KLK’s Estates Purchase Marginally Accretive, Strategic; Kenanga Maintains OUTPERFORM

Kuala Lumpur Kepong Bhd’s (KLK) purchase of two plantation assets should be marginally accretive and makes strategic sense, according to Kenanga Research.

“KLK already manages these estates which are near to its own estates. We are nudging up our FY24-25F forecasts marginally, by less than 1%. Given its good track record, defensive balance sheet and expansionary mode, KLK remains our sector pick.” it said in its Company Update today (Dec 15).

It maintains its OUTPERFORM call along with TP of RM24.50 which is based on 16x FY24F PER and a 5% premium for its 4-star ESG rating.

The risks to its call include weather impact on edible oil supply, unfavourable commodity prices, and production cost inflation.

Kenanga noted that KLK Buying two estates from parent, Batu Kawan Berhad (BKB), in which it has entered into a conditional agreement with Whitmore Holdings Sdn Bhd (WHSB) to buy two estates for RM277 million in cash.

“BKB holds 48% of KLK and 100% of WHSB. The two WHSB estates are located at Berau, East Kalimantan and are held by two subsidiaries, 92% PT Satu Sembilan Delapan (SSD) has planted 5,384 hectares out of the 5,676 hectares of land it owns.

“The palm trees are in their prime, at 9-16 years of age,” it said.

SSD is RSPO certified and operates a 60MT per hour palm oil mill as well with a bio-gas capture facility due for completion in FY25. Knight Frank has valued SSD’s land bank at RM312 million based on RM58,000 per hectare of planted area.

Meanwhile, 90% PT Tekukur Indah (TI) owns 1,497 hectares of land, 987 hectares of which has been planted. All the trees are 1-2 years old, hence still immature and loss making but most of the upfront investment capex has been incurred.

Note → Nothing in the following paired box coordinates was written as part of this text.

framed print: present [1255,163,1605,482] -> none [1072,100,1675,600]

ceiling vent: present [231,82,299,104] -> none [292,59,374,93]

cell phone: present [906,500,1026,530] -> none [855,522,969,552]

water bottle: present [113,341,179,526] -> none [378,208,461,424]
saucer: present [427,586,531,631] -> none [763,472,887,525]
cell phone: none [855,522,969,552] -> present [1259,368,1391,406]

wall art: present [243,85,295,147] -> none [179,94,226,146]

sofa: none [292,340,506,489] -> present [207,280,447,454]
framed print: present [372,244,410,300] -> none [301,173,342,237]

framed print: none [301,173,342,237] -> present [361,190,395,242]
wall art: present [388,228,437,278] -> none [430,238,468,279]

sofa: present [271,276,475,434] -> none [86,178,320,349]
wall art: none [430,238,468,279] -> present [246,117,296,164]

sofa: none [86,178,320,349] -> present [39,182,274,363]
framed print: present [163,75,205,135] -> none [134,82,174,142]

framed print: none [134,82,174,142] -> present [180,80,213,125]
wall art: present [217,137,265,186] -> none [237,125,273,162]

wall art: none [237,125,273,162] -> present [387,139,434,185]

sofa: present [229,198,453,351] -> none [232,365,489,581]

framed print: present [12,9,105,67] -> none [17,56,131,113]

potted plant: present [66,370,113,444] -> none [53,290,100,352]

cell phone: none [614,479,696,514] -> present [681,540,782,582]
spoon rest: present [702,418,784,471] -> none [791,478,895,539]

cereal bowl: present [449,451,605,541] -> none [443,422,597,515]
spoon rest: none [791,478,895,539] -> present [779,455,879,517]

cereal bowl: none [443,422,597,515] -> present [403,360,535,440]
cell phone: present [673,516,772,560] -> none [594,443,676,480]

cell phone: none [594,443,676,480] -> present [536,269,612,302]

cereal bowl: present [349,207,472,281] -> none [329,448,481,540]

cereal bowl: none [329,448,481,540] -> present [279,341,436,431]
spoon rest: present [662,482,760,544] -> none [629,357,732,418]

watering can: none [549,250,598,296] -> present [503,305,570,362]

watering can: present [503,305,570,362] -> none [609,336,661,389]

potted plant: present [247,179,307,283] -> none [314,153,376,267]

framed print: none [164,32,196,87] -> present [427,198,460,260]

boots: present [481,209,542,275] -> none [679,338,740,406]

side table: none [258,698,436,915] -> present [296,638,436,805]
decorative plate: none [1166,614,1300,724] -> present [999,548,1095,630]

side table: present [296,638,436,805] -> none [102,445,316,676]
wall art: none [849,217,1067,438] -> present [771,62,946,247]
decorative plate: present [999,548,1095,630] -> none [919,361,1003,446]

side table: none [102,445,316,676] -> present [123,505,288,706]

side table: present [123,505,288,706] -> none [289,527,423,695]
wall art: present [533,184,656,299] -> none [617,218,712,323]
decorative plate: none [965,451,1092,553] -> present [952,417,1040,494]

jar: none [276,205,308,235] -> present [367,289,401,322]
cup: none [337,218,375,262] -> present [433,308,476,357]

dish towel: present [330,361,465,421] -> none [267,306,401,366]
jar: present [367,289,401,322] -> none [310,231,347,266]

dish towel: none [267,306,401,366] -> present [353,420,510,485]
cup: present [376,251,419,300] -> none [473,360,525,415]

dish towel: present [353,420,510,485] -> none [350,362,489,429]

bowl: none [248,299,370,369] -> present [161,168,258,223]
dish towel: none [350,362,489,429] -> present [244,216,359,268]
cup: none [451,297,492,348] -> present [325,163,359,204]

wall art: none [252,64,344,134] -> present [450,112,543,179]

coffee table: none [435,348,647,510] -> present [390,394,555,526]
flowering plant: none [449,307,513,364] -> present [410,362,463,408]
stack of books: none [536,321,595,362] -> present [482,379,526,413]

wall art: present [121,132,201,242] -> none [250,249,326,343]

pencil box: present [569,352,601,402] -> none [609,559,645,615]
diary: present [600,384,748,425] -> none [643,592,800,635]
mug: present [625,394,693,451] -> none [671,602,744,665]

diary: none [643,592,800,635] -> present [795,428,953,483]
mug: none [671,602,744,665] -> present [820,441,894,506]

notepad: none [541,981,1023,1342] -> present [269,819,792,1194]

Hence, its land bank is valued at RM44 million by Knight Frank based on RM45,000 per hectare of planted area, Kenanga said.

The research said the acquisitions are Neutral on estimated price earnings ratio (PER) but discount on revalued price to book value (PBV).

“KLK will be paying RM277 million altogether for both assets. Compared to our estimated 12-month PATMI for SSD and TI combined of RM19 million, the acquisition PER of 14.5x is comparable to KLK’s 14.5x FY24F PER.

“However, after adjusting out the 8% minority in SSD and 10% in TI, the estimated revalued PBV based on Knight Frank’s valuation of the two assets of RM328 million (after deduction minorities) less RM92 million of debts is about 1.2x. versus KLK’s 1.5x PBV.

“Earnings-wise, KLK is set to enjoy a slight uplift, less than 1% in core net profit as it plans to use part of its RM2.5 billion cash holding to pay for the entire consideration,” it added.

The research house reckons the acquisition is more strategic and long term than immediate.

“Firstly, BKB has already engaged KLK to manage these estates, hence KLK is familiar with the estates. KLK also owns 15,000 hectares of oil palm plantations nearby so the acquisitions will just add scale for KLK’s operations in East Kalimantan.

“Lastly, the acquisition removes any potential conflict of interests as KLK’s soon to be completed integrated refinery and oleochemical complex nearby will eventually buy CPO and palm kernel from SSD and TI.” it said.

It added the acquisition brings marginal upgrade to core EPS of 0.3% in FY24F to 147.5 sen and 1% to 165.9 sen for FY25F.